In the onUtterance handler of the reservation state, check if the requested information is given through entities. If yes, add it to the form and continue the loop. If not, increment the weirdUtterancesInRow counter to avoid getting stuck in an endless loop.
At the same time the avatar can continue answering clarifying questions without stopping the form filling process, using the intent check in the onUtterance handler.
In the reservationConfirm state, double-check the provided information. If everything is ok, ask if you can help with something else by returning to the start state.
The final state passes the information from the form to the scenario.
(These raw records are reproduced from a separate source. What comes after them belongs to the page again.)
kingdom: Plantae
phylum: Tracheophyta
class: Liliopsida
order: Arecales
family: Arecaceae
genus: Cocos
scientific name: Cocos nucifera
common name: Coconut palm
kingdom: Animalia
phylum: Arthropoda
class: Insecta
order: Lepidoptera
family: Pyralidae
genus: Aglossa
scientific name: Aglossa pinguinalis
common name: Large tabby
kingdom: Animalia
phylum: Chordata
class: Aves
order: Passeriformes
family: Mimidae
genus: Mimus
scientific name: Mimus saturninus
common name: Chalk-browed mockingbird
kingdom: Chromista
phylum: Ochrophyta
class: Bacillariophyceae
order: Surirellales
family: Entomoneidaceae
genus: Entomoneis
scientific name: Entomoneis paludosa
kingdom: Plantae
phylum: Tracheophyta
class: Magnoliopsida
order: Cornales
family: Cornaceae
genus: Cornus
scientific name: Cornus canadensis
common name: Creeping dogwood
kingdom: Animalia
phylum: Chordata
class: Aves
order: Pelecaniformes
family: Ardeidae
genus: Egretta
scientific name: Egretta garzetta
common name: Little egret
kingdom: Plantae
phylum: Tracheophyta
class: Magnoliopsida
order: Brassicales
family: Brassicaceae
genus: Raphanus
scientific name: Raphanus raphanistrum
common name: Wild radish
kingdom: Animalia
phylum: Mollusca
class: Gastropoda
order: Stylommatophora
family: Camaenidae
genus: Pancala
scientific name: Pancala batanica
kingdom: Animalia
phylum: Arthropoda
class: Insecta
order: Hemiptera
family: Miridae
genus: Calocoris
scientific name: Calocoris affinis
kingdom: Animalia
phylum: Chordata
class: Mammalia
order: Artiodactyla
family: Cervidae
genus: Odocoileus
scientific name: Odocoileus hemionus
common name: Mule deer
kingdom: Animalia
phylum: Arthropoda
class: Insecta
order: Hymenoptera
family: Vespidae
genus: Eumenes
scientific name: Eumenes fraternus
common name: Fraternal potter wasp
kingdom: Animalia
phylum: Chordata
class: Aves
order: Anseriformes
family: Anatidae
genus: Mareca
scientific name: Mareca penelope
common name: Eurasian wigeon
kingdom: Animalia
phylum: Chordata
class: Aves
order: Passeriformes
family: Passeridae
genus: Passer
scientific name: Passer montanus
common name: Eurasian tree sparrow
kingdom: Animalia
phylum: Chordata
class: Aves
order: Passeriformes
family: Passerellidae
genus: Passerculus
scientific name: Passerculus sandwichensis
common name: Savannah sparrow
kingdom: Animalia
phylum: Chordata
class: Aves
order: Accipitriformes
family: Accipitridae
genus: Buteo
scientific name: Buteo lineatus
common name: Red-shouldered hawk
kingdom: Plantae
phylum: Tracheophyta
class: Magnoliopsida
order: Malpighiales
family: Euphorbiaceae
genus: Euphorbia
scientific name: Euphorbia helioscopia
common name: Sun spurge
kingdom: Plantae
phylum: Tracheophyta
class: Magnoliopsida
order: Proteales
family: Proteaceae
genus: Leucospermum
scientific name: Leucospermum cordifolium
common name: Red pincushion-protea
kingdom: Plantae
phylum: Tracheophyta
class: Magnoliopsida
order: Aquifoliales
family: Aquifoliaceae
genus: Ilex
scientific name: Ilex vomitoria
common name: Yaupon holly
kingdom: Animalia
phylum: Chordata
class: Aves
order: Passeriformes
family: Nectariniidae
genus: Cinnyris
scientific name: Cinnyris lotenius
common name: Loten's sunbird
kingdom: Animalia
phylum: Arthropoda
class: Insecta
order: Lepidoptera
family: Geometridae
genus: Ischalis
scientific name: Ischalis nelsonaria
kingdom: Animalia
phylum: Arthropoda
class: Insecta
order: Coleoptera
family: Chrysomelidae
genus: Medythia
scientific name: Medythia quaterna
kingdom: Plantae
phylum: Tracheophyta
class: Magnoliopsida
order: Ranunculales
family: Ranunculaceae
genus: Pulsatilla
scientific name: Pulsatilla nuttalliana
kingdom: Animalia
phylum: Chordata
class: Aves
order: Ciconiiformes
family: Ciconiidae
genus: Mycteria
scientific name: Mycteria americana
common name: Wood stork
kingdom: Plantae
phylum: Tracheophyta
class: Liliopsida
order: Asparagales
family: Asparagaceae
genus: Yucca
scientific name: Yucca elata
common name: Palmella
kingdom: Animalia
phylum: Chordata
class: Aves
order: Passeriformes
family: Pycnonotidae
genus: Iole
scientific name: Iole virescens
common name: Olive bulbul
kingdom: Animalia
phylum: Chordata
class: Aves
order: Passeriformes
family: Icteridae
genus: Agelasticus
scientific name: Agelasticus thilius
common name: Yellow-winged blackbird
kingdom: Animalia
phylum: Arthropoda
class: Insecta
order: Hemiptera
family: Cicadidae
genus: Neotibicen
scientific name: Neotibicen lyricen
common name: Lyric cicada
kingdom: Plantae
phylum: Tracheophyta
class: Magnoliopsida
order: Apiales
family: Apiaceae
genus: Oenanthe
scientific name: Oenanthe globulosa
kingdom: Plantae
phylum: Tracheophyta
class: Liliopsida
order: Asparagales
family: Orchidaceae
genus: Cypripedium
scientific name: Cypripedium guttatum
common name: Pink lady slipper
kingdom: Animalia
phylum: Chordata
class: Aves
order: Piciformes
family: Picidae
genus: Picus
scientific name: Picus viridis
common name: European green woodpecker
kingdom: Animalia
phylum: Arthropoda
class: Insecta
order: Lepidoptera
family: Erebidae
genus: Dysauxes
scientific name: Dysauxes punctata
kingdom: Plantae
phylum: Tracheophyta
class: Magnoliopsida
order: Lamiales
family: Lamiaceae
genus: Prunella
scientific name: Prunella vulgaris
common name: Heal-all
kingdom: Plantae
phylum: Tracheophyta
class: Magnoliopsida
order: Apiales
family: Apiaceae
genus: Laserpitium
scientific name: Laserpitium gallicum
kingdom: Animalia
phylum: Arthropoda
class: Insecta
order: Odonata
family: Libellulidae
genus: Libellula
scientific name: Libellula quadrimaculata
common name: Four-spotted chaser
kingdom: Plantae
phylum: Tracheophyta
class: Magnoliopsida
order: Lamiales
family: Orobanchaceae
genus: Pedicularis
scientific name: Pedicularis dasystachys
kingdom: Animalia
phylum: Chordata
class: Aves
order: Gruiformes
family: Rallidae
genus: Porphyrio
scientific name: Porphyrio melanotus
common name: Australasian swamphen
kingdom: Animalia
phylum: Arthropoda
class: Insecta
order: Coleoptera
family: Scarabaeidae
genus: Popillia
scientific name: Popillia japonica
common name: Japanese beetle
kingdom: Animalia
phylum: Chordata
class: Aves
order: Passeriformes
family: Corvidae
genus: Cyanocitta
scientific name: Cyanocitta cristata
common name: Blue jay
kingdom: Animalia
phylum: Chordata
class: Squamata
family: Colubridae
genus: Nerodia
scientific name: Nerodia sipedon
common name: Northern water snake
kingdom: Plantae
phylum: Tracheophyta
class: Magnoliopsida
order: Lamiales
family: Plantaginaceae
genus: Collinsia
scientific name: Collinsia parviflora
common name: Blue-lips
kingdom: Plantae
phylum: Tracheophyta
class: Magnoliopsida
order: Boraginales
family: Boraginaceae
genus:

Alternatively, you can send it to your CRM/backend right from the avatar scenario by calling the httpRequest method.
Now, you have a fully functional bot with a complex scenario that supports a flexible and natural flow of dialog. Let’s integrate it with telephony.
Integrate with telephony and chat
You have two integration options:
Using the Avatar class - you will have fine-grained control over integration
Using the VoiceAvatar class - it already has ASR + TTS integration with telephony and avatar logic
Let’s implement the second one.
To do that:
- Copy the code from the Integration section of your avatar.
- Create a platform scenario and paste the code there.
- Specify ASR and TTS options in the configuration step (select a language and voice).
- Set everything up to handle calls via this scenario and test it.
Congratulations! Now you can call your avatar and have a voice conversation with it.